Pheromone circuits and transcriptional cascades modulating transcriptional and chromatin states in the Drosophila central brain with social experience

Social experience significantly influences the behavioral and physiological responses of animals, including humans. In many animals, social isolation increases aggression, courtship, locomotion, and feeding while disrupting sleep. This occurs when peripheral neurons detect social signals, such as pheromones, which activate decision-making circuits in the brain. However, the molecular and circuit mechanisms of how chronic social isolation or enrichment alter gene expression and affect neuronal function and behavior remain unclear. In this study, we examined how transcription patterns and chromatin marks in male Drosophila brains change in response to social experience, and the effect of pheromone circuits and transcription factors involved in social circuit function. We focused on pheromone receptors Or47b and Or67d, as well as transcription factors Fru ^M and Dsx ^M . Our findings suggest that social experience affects multiple genes in the central brain. Disrupting Or47b, Or67d, Fru ^M , and Dsx ^M function moderated the transcriptional responses through antagonistic interactions. Specifically, Or47b circuits predominantly mediated transcriptional responses to social isolation through Dsx ^M function, while Or67d and Fru ^M regulated responses to group housing.

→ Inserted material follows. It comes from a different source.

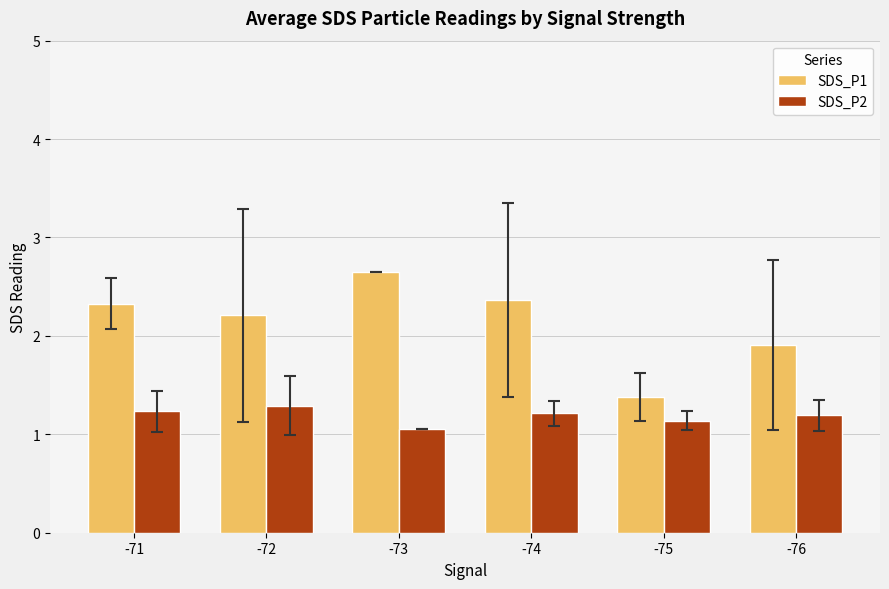

At how many categories does at least one series exceed 2?

4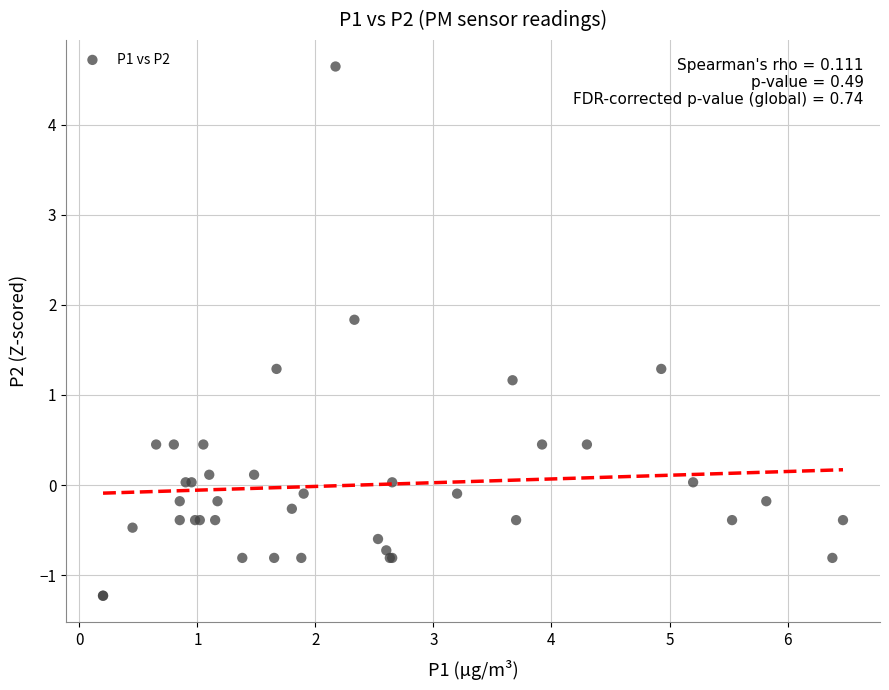

What Y value in the scatter plot is closest to 1?

1.2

Notably, mutants of fru ^M and dsx ^M exhibited more extensive transcriptional changes in the brain than Or mutants, especially for Fru ^M /Dsx ^M target genes. While social experience did not lead to detectable alterations in the overall chromatin profile in the whole brain, mutants of the four genes resulted in significant changes in the enrichment of H3K4me3 and RNA polymerase II (RNAPolII) compared to wild type. Furthermore, mutants in fru ^M and dsx ^M generally eliminated social experience-dependent changes in sleep and locomotion behaviors, whereas Or mutants exhibited more modest disruptions. Overall, our results uncover the pheromone circuits and transcriptional cascades in regulating molecular and behavioral responses to social experience.